The Dreamers

By Simon Thomas

Perhaps the quest of the playwright is best summed up thus: “If I could describe this place, portray it, I’ve tried, I feel no place, no place around me, there’s no end to me, I don’t know what it is, it isn’t flesh, it doesn’t end, it’s like air.” Quite. In any case, this term will run the gamut from the strange to the sublime. Stoppard jostles for space with Shakespeare; Coward shares fourth week with Oxford’s Christina Bejan.

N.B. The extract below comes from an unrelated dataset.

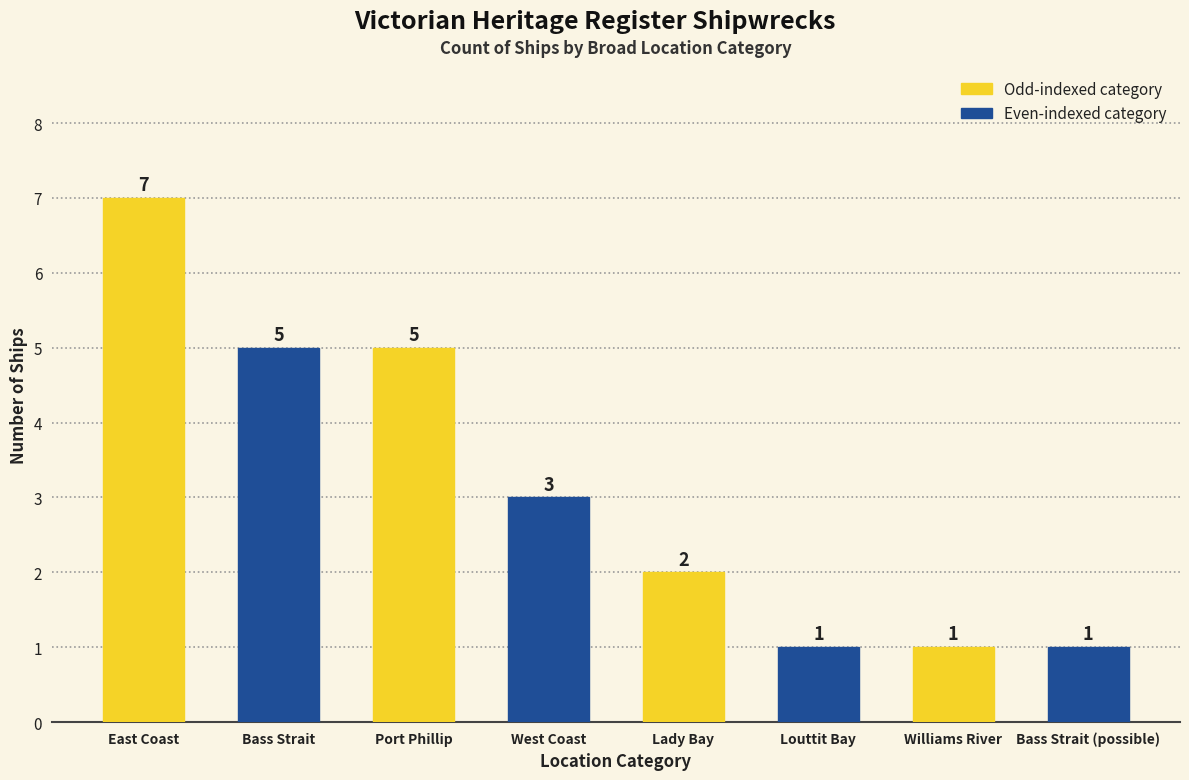

What value does the data have at West Coast?

3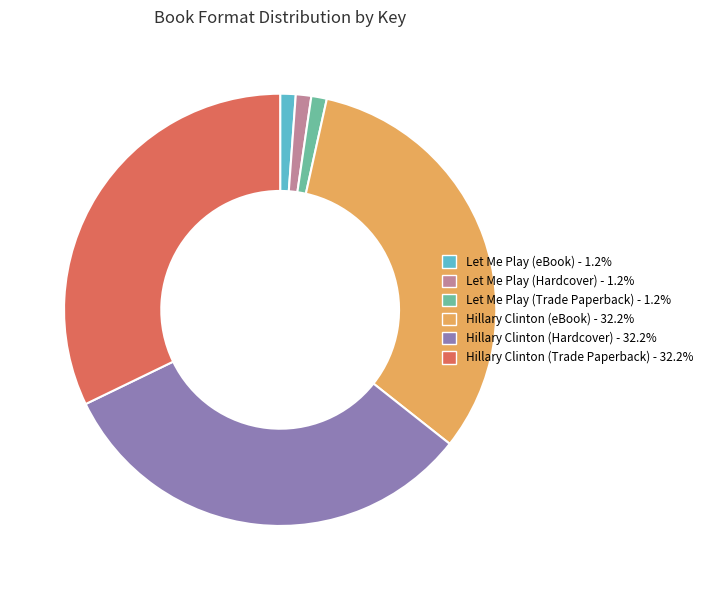

Which has a higher value, Let Me Play (Trade Paperback) or Hillary Clinton (eBook)?

Hillary Clinton (eBook)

The playwrights of Trinity term’s productions make for as much entertainment and intrigue as the subjects dealt with in the plays themselves. These subjects range from a “shady and amorous” restoration female spy and adventuress imprisoned in a debtors’ prison, Aphra Behn, to the most ‘postmodern’ – and possibly misogynistic – of British writers in the 20th century, Samuel Beckett. We run the whole gamut of social, racial and cultural backgrounds.

The lives of these particular playwrights could read like something from a play itself (albeit one of a dark and twisted nature): Scene One – remembers own birth; Scene Two – attacked by a pimp. Reality and fantasy are never as far apart as one might suppose, and one feeds naturally in to the other.

Playwrights create people and shape our language; they build dream-like worlds and delight in crumbling them to dust; they shape society, for which they are at once the spokesmen for and the derisive satirists of. They stand up for equality of the sexes, for creative and sexual freedom, for the schools of philosophy, psychology and theology.

If the plays themselves are not reason enough to become interested in the theatrical world, then even the most cynical and bored audience cannot fail to be intrigued, fascinated and titillated by the real lives behind the ones we see on the stage. Those of us who delight in scandal and in matters of a rather more under-the-covers nature should be able to discover enough in the lives of the writers to satisfy even the most worldly and jaded of palates.